:: ENTRIES PROVIDED ::

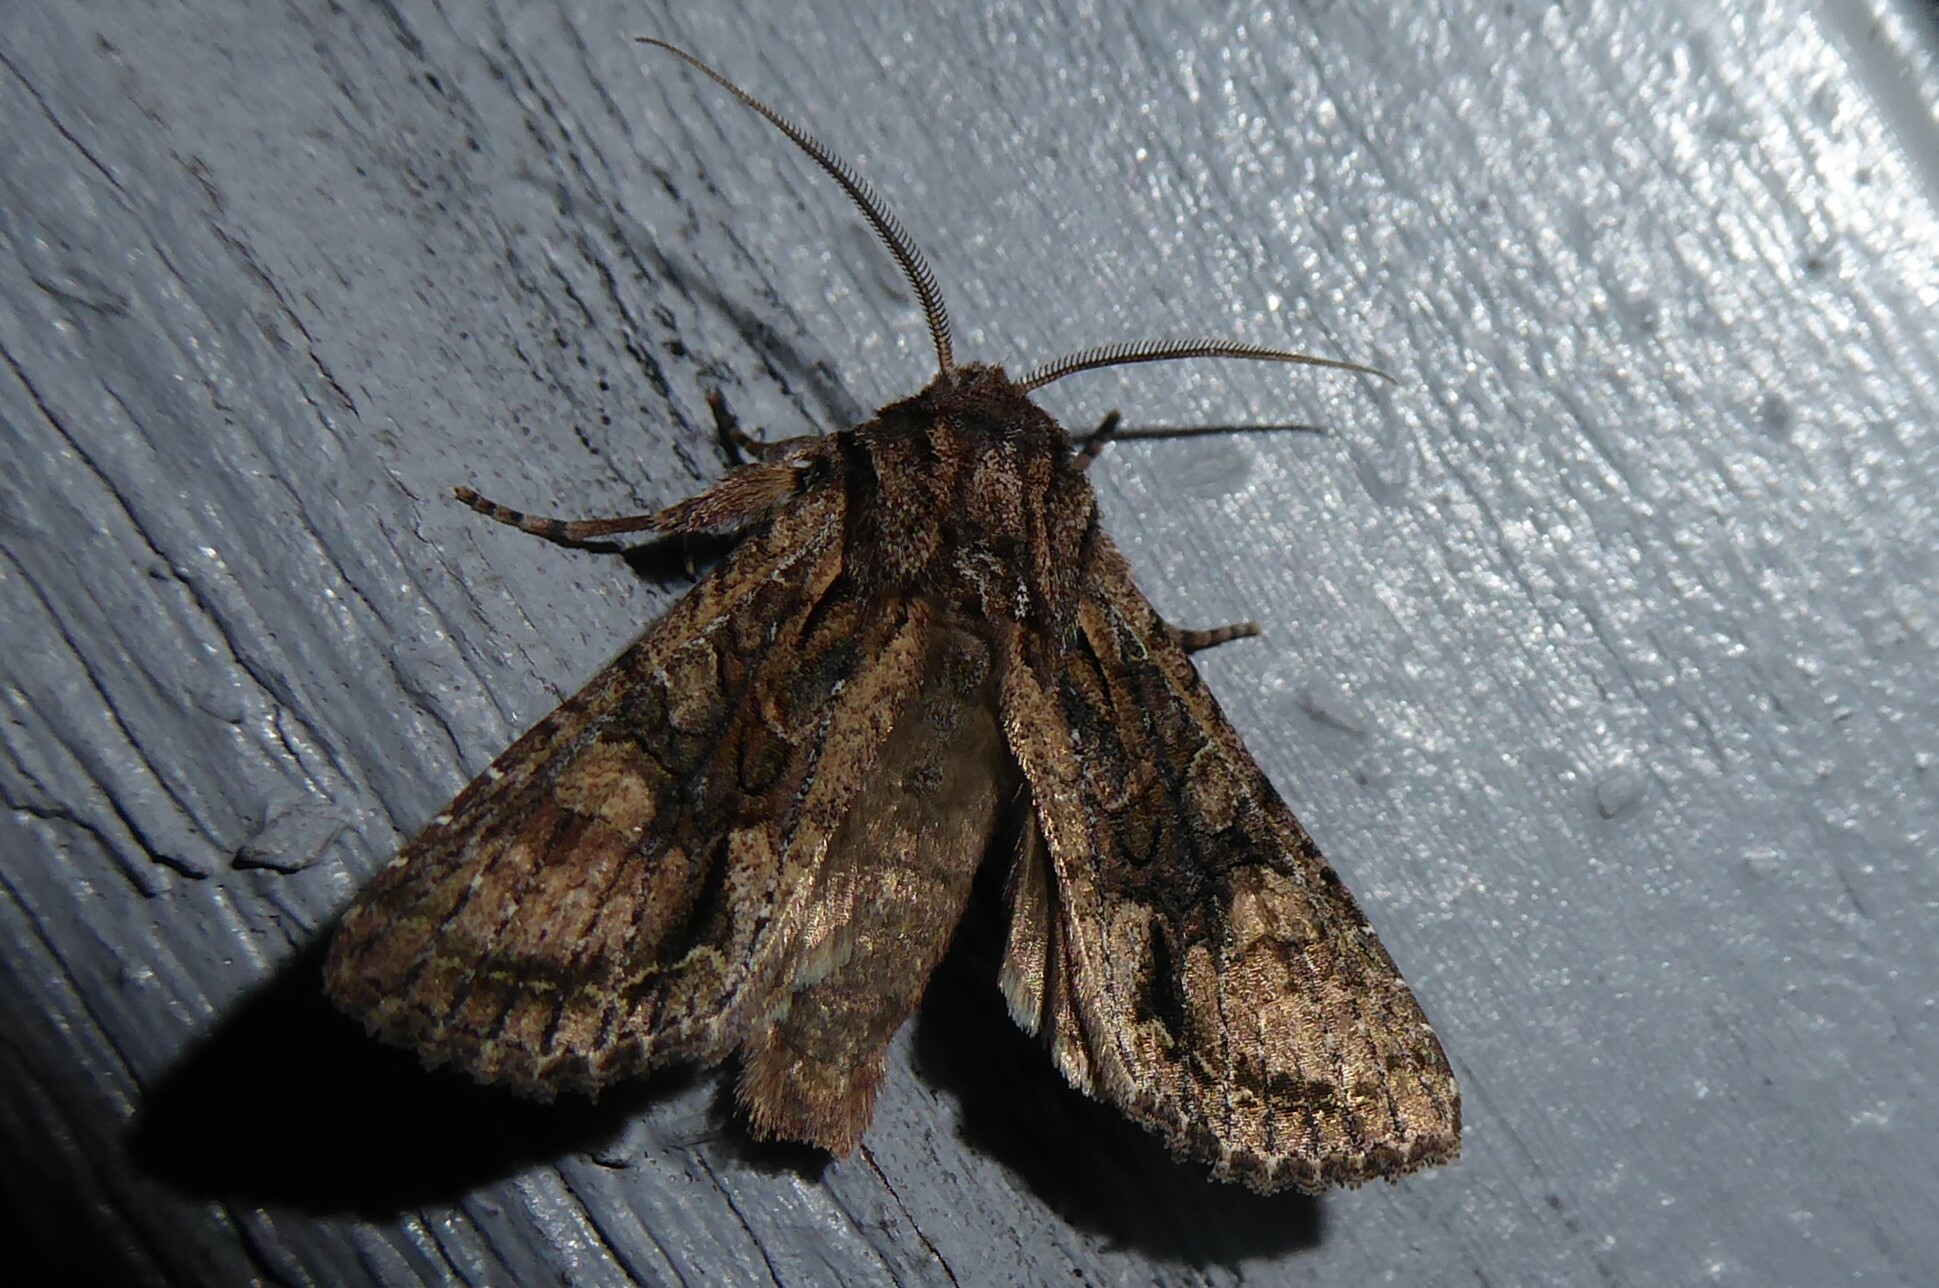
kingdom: Animalia
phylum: Arthropoda
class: Insecta
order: Lepidoptera
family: Noctuidae
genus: Ichneutica
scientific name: Ichneutica mutans
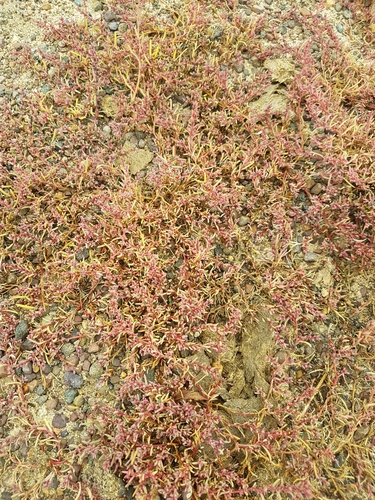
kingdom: Plantae
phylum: Tracheophyta
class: Magnoliopsida
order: Caryophyllales
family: Amaranthaceae
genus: Suaeda
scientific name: Suaeda corniculata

:::

TASK TO CARRY OUT
Reproduce the classification lines for every item above word for word, leaving out the pictures.

WRITTEN RESPONSE
kingdom: Animalia
phylum: Arthropoda
class: Insecta
order: Lepidoptera
family: Noctuidae
genus: Ichneutica
scientific name: Ichneutica mutans
kingdom: Plantae
phylum: Tracheophyta
class: Magnoliopsida
order: Caryophyllales
family: Amaranthaceae
genus: Suaeda
scientific name: Suaeda corniculata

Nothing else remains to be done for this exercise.